A woefully incomplete list of examples: Pacific Rim, 2012, Xanadu, My Spy, Showgirls, National Treasure, Tenet, Independence Day 2. At no point during the filming of any of those movies did anyone accept the suggestion, “Let’s maybe tone it down.” If anything, they realized the movies they were making were unsustainably ridiculous and elected, God bless them, to turn that “ish” up.
A good rule of thumb for identifying movies of this type: If during a film you are moved to laugh aloud in delighted disbelief at the sheer audacity required to put what you are seeing on the screen, there is a good chance you are seeing a movie in this genre. Same goes for being inspired to laughingly say, “Are you <expletive> kidding me?” at any cinematic choice.

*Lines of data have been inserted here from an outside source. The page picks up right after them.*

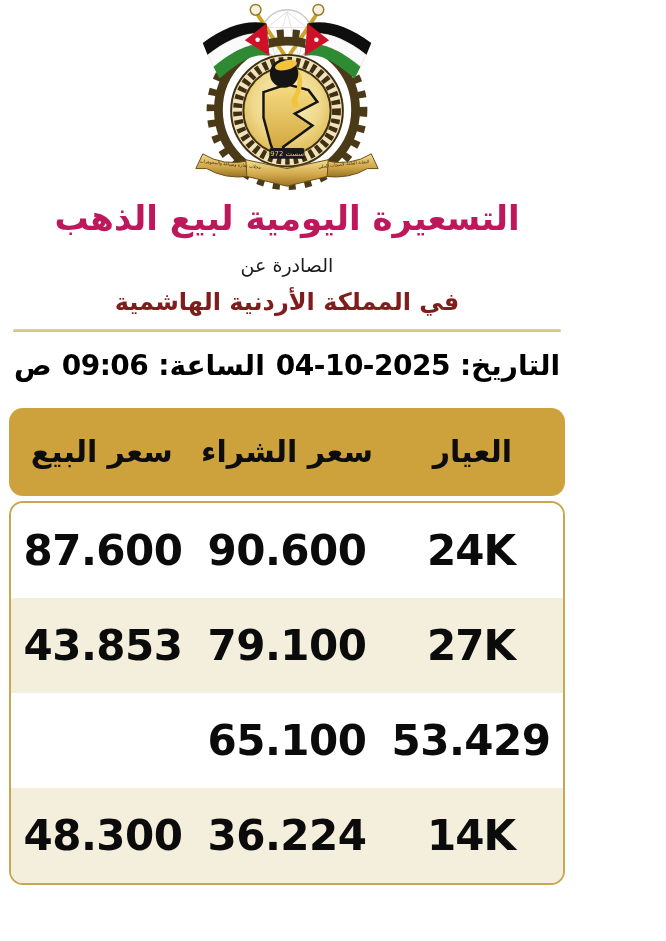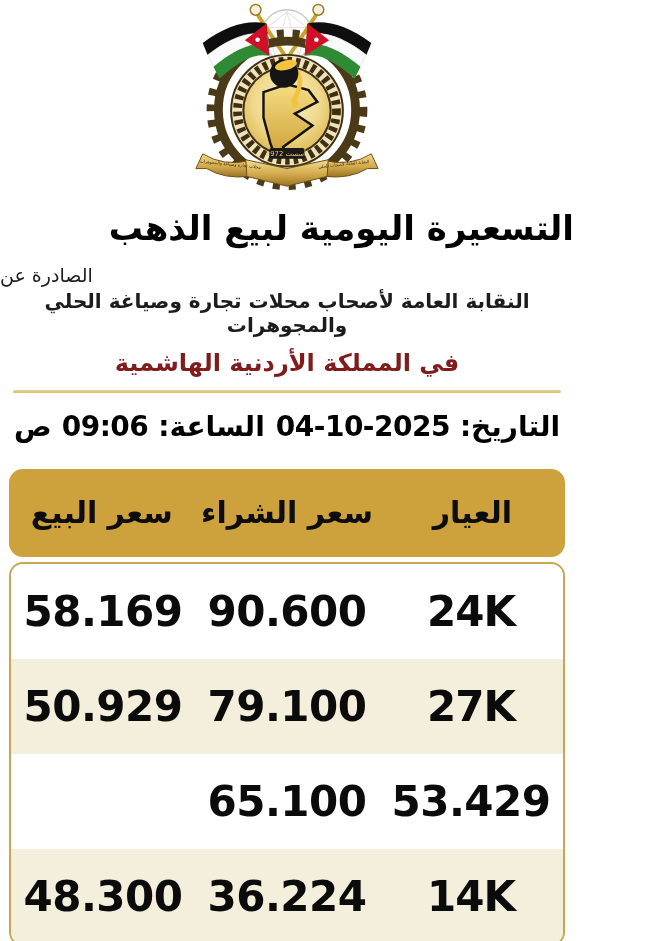--- a/index.html
+++ b/index.html
@@ -2,24 +2,24 @@
 <html lang="ar" style="--gold: #CDA23C; --cream: #F4EFDC; --border-gold: #C7A74F; --rule-gold: #DDBC7A;"><head>
 <meta charset="utf-8">
 <style>
   html,body{margin:0;padding:0;background:#fff;}
   .page{
     width:574px;height:941px;position:relative;overflow:hidden;background:#fff;
     font-family:"DejaVu Sans","Liberation Sans",sans-serif;color:#111;
   }
   .logo-wrap{width:100%;display:flex;justify-content:center;padding-top:0;}
   .title{
-    font-size:34px;font-weight:600;color:#000000;
-    margin:10px 0 0;line-height:1.3;
+    text-align:center;font-size:34px;font-weight:600;color:#be185d;
+    margin:0 0 0;line-height:1.3;
   }
-  .issued{text-align:left;font-size:19px;font-weight:500;color:#1c1c1c;margin-top:14px;}
+  .issued{text-align:center;font-size:19px;font-weight:500;color:#1c1c1c;margin-top:14px;}
   .org{text-align:center;font-size:20px;font-weight:600;color:#1c1c1c;margin-top:3px;}
   .country{text-align:center;font-size:24px;font-weight:600;color:#7f1d1d;margin-top:12px;}
   .gold-rule{
     border:none;height:3px;margin:13px 13px 0;
     background:linear-gradient(to bottom,#E9D194,var(--rule-gold,#DDBC7A));
     border-radius:2px;
   }
   .meta{
     display:flex;justify-content:space-between;align-items:center;
     padding:0 14px;margin-top:17px;font-size:28px;font-weight:800;color:#000;
@@ -121,21 +121,20 @@
         <path d="M139,164 Q165,170 186,157 L193,172 L182,172 Q164,183 138,180 Z" fill="url(#ribbonGold)"></path>
         <path d="M58,163 L100,172 L142,163 L141,180 L100,190 L59,180 Z" fill="url(#ribbonGold)"></path>
         <text x="158" y="169" text-anchor="middle" font-size="4.5" fill="#3A2A10" stroke="none" transform="rotate(-6 158 169)">النقابة العامة لأصحاب الحلي</text>
         <text x="42" y="169" text-anchor="middle" font-size="4.5" fill="#3A2A10" stroke="none" transform="rotate(6 42 169)">محلات تجارة وصياغة والمجوهرات</text>
       </g>
     </svg>
   </div>
 
   <h1 class="title">التسعيرة اليومية لبيع الذهب</h1>
   <div class="issued">الصادرة عن</div>
-  <div class="org">النقابة العامة لأصحاب محلات تجارة وصياغة الحلي والمجوهرات</div>
   <div class="country">في المملكة الأردنية الهاشمية</div>
 
   <hr class="gold-rule">
 
   <div class="meta">
     <div class="group">
       <span>التاريخ:</span>
       <span class="num">04-10-2025</span>
     </div>
     <div class="group">
@@ -148,26 +147,26 @@
   <div class="price-table">
     <div class="thead">
       <div class="cell">العيار</div>
       <div class="cell">سعر الشراء</div>
       <div class="cell">سعر البيع</div>
     </div>
     <div class="tbody">
       <div class="trow">
         <div class="cell">24K</div>
         <div class="cell num">90.600</div>
-        <div class="cell num">58.169</div>
+        <div class="cell num">87.600</div>
       </div>
       <div class="trow">
         <div class="cell">27K</div>
         <div class="cell num">79.100</div>
-        <div class="cell num">50.929</div>
+        <div class="cell num">43.853</div>
       </div>
       <div class="trow">
         <div class="cell num">53.429</div>
         <div class="cell num">65.100</div>
       </div>
       <div class="trow">
         <div class="cell">14K</div>
         <div class="cell num">36.224</div>
         <div class="cell num">48.300</div>
       </div>

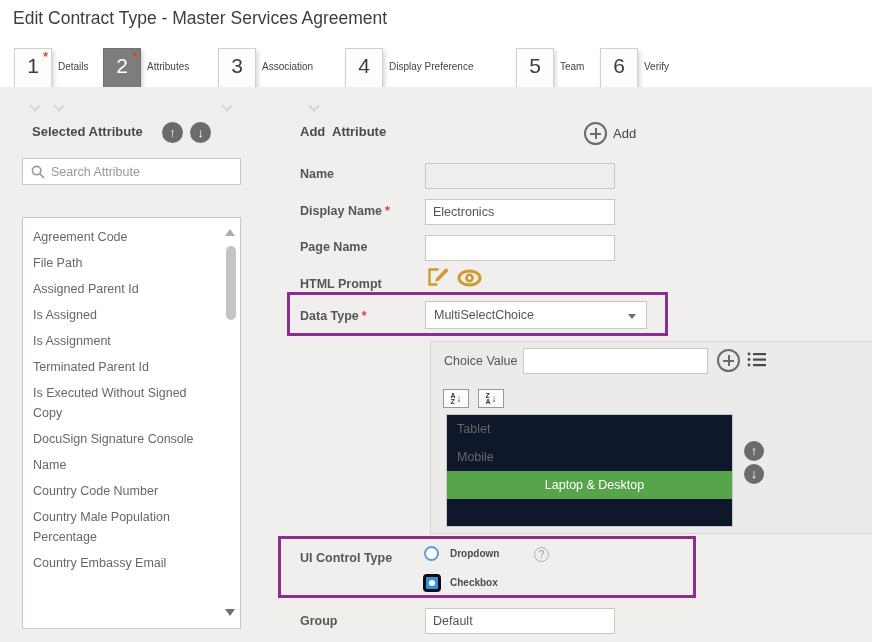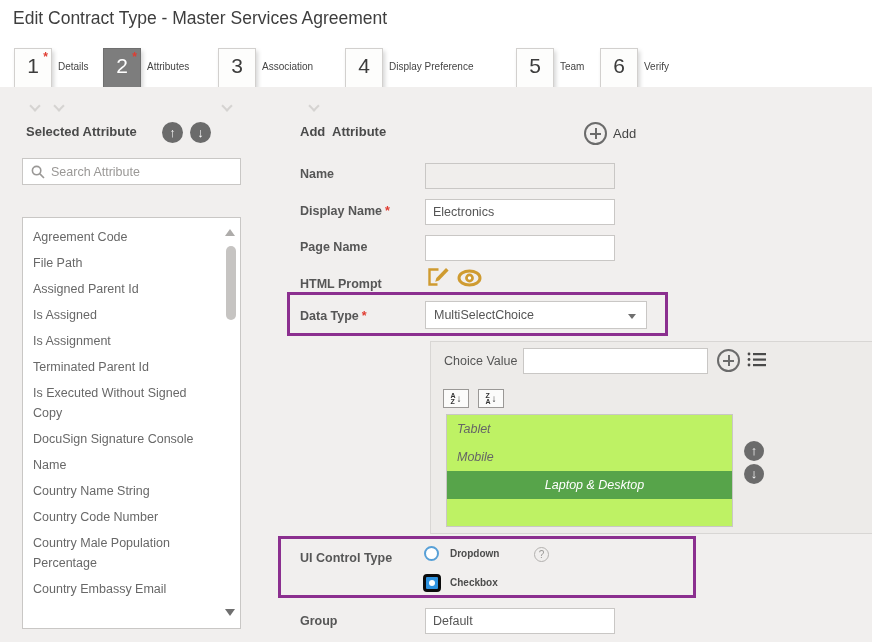--- a/index.html
+++ b/index.html
@@ -54,21 +54,21 @@
   .select .caret { position:absolute; right:10px; top:12px; width:0; height:0; border-left:4px solid transparent; border-right:4px solid transparent; border-top:5px solid #6f6f6f; }
 
   .hl { position:absolute; border:3px solid #8b2f8f; pointer-events:none; }
 
   .choice-panel { position:absolute; left:430px; top:341px; width:452px; height:193px; background:#edebe9; border:1px solid #d8d6d4; }
   .cp-label { position:absolute; left:13px; top:12px; font-size:12.5px; color:#555; }
   .cp-input { position:absolute; left:92px; top:6px; width:185px; height:26px; border:1px solid #c9c7c5; background:#fff; font-size:12.5px; color:#555; padding:0 6px; font-family:"Liberation Sans",sans-serif; outline:none; }
   .sort-btn { position:absolute; top:47px; width:26px; height:19px; background:#fbfbfa; border:1px solid #9a9896; display:flex; align-items:center; justify-content:center; gap:1px; cursor:pointer; }
   .sort-st { display:flex; flex-direction:column; line-height:6px; font-size:7px; font-weight:700; color:#333; }
   .sort-ar { font-size:10px; color:#333; }
-  .choice-list { position:absolute; left:15px; top:72px; width:287px; height:113px; background:#bef264; border:1px solid #c9c7c5;font-style:italic; }
+  .choice-list { position:absolute; left:15px; top:72px; width:287px; height:113px; background:#0f172a; border:1px solid #c9c7c5; }
   .choice-row { height:28px; line-height:28px; padding-left:10px; font-size:12.5px; color:#666; cursor:pointer; }
   .choice-row.selected { background:#57a44a; color:#fff;text-align:center; }
 
   .radio { position:absolute; width:15px; height:15px; border:2px solid #58a0d7; border-radius:50%; background:#fff; cursor:pointer; }
   .opt-label { position:absolute; font-size:10px; font-weight:700; color:#4c4c4c; cursor:pointer; }
   .help { position:absolute; width:15px; height:15px; border:1px solid #b3b1af; border-radius:50%; color:#9a9896; font-size:10px; text-align:center; line-height:14px; cursor:pointer; }
   .checkbox { position:absolute; width:18px; height:18px; border:3px solid #0b0b0b; border-radius:4px; background:#2e93e0; cursor:pointer; }
   .checkbox::after { content:""; position:absolute; left:3px; top:3px; width:6px; height:6px; border-radius:50%; background:#fff; }
 </style>
 </head>
@@ -122,21 +122,21 @@
   </div>
   <div class="step-label" style="left:644px">Verify</div>
 
   <div class="content"></div>
 
   <span class="chev" style="left:31px;top:102px"></span>
   <span class="chev" style="left:55px;top:102px"></span>
   <span class="chev" style="left:223px;top:102px"></span>
   <span class="chev" style="left:310px;top:102px"></span>
 
-  <div class="panel-header" style="left:26px;top:124px">Selected Attribute</div>
+  <div class="panel-header" style="left:32px;top:124px">Selected Attribute</div>
   <div class="circle-btn" style="left:162px;top:122px"></div>
   <div class="circle-btn down" style="left:190px;top:122px"></div>
 
   <div class="search-box">
     <span class="search-icon">
       <svg width="14" height="14" viewBox="0 0 14 14">
           <circle cx="5.6" cy="5.6" r="4.2" fill="none" stroke="#9a9896" stroke-width="1.6"></circle>
           <line x1="8.9" y1="8.9" x2="13" y2="13" stroke="#9a9896" stroke-width="1.6"></line>
         </svg>
     </span>
@@ -146,21 +146,20 @@
   <div class="attr-list">
     <div class="attr-item">Agreement Code</div>
     <div class="attr-item">File Path</div>
     <div class="attr-item">Assigned Parent Id</div>
     <div class="attr-item">Is Assigned</div>
     <div class="attr-item">Is Assignment</div>
     <div class="attr-item">Terminated Parent Id</div>
     <div class="attr-item">Is Executed Without Signed Copy</div>
     <div class="attr-item">DocuSign Signature Console</div>
     <div class="attr-item">Name</div>
-    <div class="attr-item">Country Name String</div>
     <div class="attr-item">Country Code Number</div>
     <div class="attr-item">Country Male Population Percentage</div>
     <div class="attr-item">Country Embassy Email</div>
     <div class="sb-up"></div>
     <div class="sb-thumb"></div>
     <div class="sb-down"></div>
   </div>
 
   <div class="panel-header" style="left:300px;top:124px;white-space:pre">Add  Attribute</div>
   <div class="plus-btn" style="left:584px;top:122px"></div>

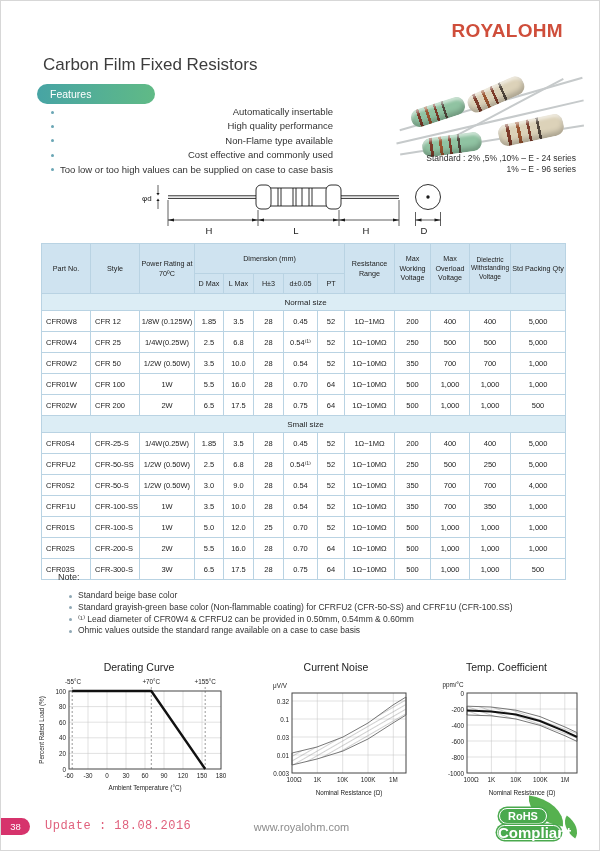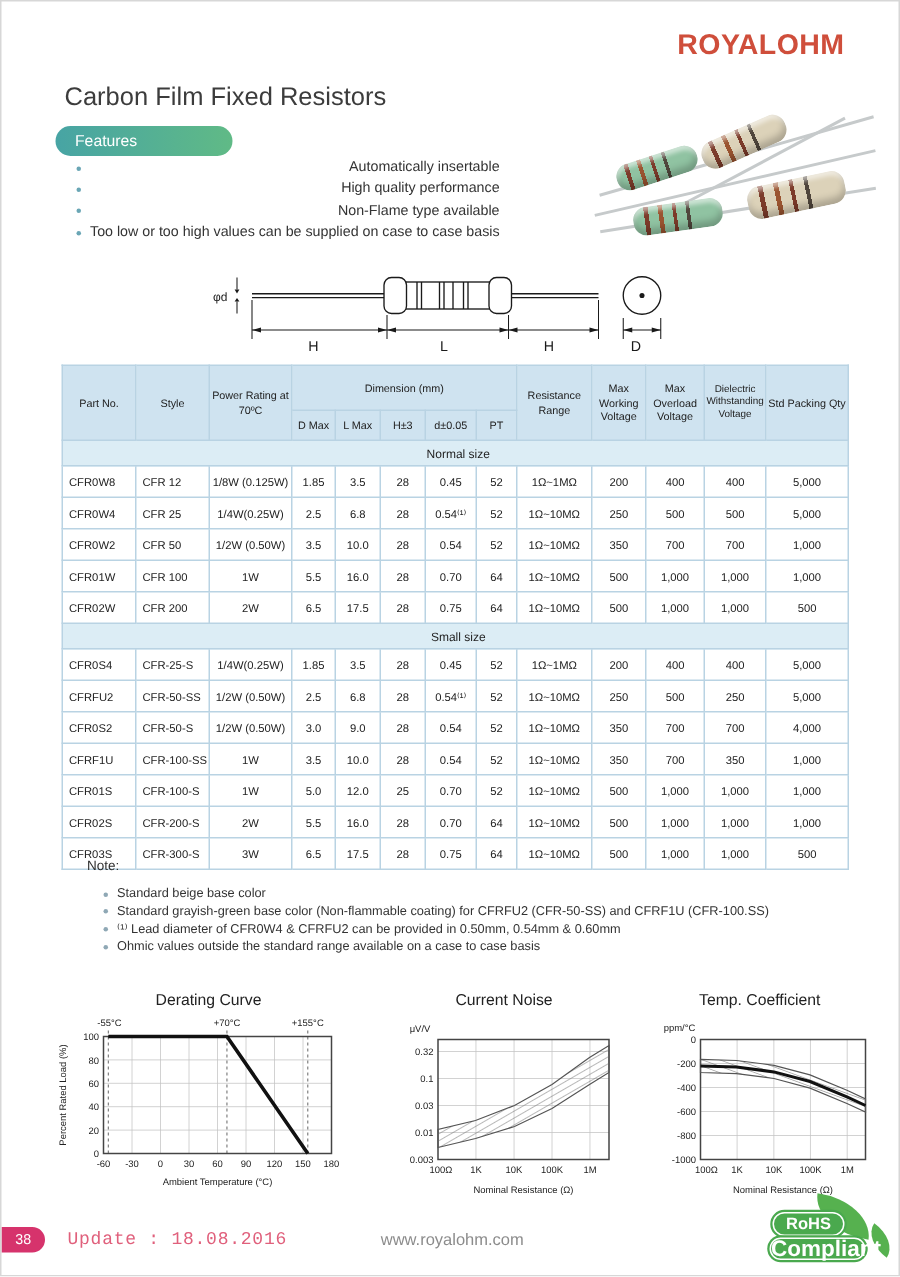--- a/index.html
+++ b/index.html
@@ -44,53 +44,58 @@
   .axis-txt{font-size:6.3px;fill:#222;}
   .tick-txt{font-size:6.3px;fill:#222;}
   .grid{stroke:#c3c3c3;stroke-width:.5;}
   .frame{fill:none;stroke:#444;stroke-width:1;}
   
   .page-badge{left:0;top:817px;width:29px;height:17px;background:#d6336c;border-radius:0 9px 9px 0;
     color:#fff;font-size:9.5px;line-height:17px;text-align:center;}
   .update{left:44px;top:818px;font-family:"Liberation Mono","DejaVu Sans Mono",monospace;font-size:12px;
     letter-spacing:.5px;color:#e0607c;}
   .website{left:233px;top:820px;width:135px;text-align:center;font-size:11px;color:#8c8c8c;}
-  .rohs{left:512px;top:797px;width:88px;height:50px;}
+  .rohs{left:496px;top:797px;width:88px;height:50px;}
   .leaf{position:absolute;background:#56b14f;border-radius:0 100% 0 100%;}
   .rohs-pill{position:absolute;background:#4aa94e;color:#fff;font-weight:bold;border:1px solid #fff;
     box-shadow:0 0 0 1.5px #4aa94e;border-radius:8px;text-align:center;}
 </style>
 </head>
 <body>
 
 <div class="page">
 
   <div class="abs logo">ROYALOHM</div>
   <div class="abs title">Carbon Film Fixed Resistors</div>
 
   <div class="abs features-pill">Features</div>
   <ul class="abs features">
 
   <li>Automatically insertable</li>
       <li>High quality performance</li>
       <li>Non-Flame type available</li>
+      <li>Cost effective and commonly used</li>
       <li>Too low or too high values can be supplied on case to case basis</li>
     </ul>
 
   <div class="abs photo">
     <div class="lead" style="width:190px;top:20px;left:2px;transform:rotate(-16deg);"></div>
     <div class="lead" style="width:192px;top:38px;left:0;transform:rotate(-13deg);"></div>
     <div class="lead" style="width:186px;top:56px;left:5px;transform:rotate(-9deg);"></div>
     <div class="lead" style="width:150px;top:30px;left:28px;transform:rotate(-28deg);"></div>
     <div class="res beige bands-warm" style="left:72px;top:2px;width:60px;height:19px;transform:rotate(-24deg);"></div>
     <div class="res green bands-warm" style="left:16px;top:20px;width:56px;height:18px;transform:rotate(-18deg);"></div>
     <div class="res beige bands-warm" style="left:104px;top:36px;width:66px;height:22px;transform:rotate(-12deg);"></div>
     <div class="res green bands-warm" style="left:28px;top:52px;width:60px;height:19px;transform:rotate(-8deg);"></div>
   </div>
 
+  <div class="abs standard-note">
+    <div>Standard : 2% ,5% ,10% – E - 24 series</div>
+    <div>1% – E - 96 series</div>
+  </div>
 
   <svg class="abs drawing" width="350" height="66" viewBox="0 0 350 66">
     <g stroke="#1a1a1a" stroke-width=".9" fill="none">
       <line x1="62" y1="19.8" x2="152" y2="19.8"></line>
         <line x1="62" y1="22.4" x2="152" y2="22.4"></line>
       <line x1="233" y1="19.8" x2="293" y2="19.8"></line>
         <line x1="233" y1="22.4" x2="293" y2="22.4"></line>
       <rect x="158" y="12" width="69" height="18" fill="#fff"></rect>
       <rect x="150" y="9" width="15" height="24" rx="5" fill="#fff"></rect>
       <rect x="220" y="9" width="15" height="24" rx="5" fill="#fff"></rect>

Summer is for blockbuster movies. We are all aware of this, having marinated in 200 Marvel Cinematic Universe offerings over the past couple of decades, but this year people seem especially excited. I have seen Barbie, and Oppenheimer is in my near future, but today I am instead going to evangelize a movie that is far superior to either of these two artistic offerings. Only one movie I have seen so far this summer has truly leaned in to true-bats potential of imaginative cinema. I am speaking, of course, of The Meg 2: The Trench.
Hear me out.
There is not one second of wasted time on the screen. It is as lean and taut a movie as it has ever been my pleasure to enjoy, even if any of the other entries in this genre do not have sharks twice the size of box cars attempting to settle strangely personal scores with the always-welcome Jason Statham. (I don’t remember the names of anyone else in this movie.)
The plot is not especially convoluted. There are enormous, enormous sharks. There is also an evil corporation because you can only extract so much dialogue from giant sharks, and also evil corporations have greater access to plastic explosives. There is an additional giant sea creature, whose appearance I won’t spoil except to suggest that all I could think was, “You know, a little olive oil and some lemon and a really big charcoal grill …” There is an imperiled child who is vaguely important to Jason Statham in unspecified ways. There are several plot twists, each approximately as difficult to puzzle out in advance as your average episode of Scooby-Doo. There is aggressive defiance of the laws of both nature and physics. There are several new revelations about scientific phenomena of which I had not previously been aware. For example, did you know that you won’t be crushed by pressure if you are free diving 25,000 feet underwater as long as you are willing to fill your sinuses with seawater? I did not.
Not sure if the people visiting the Titanic were aware of this hack; if this movie had been released in May perhaps they would have survived.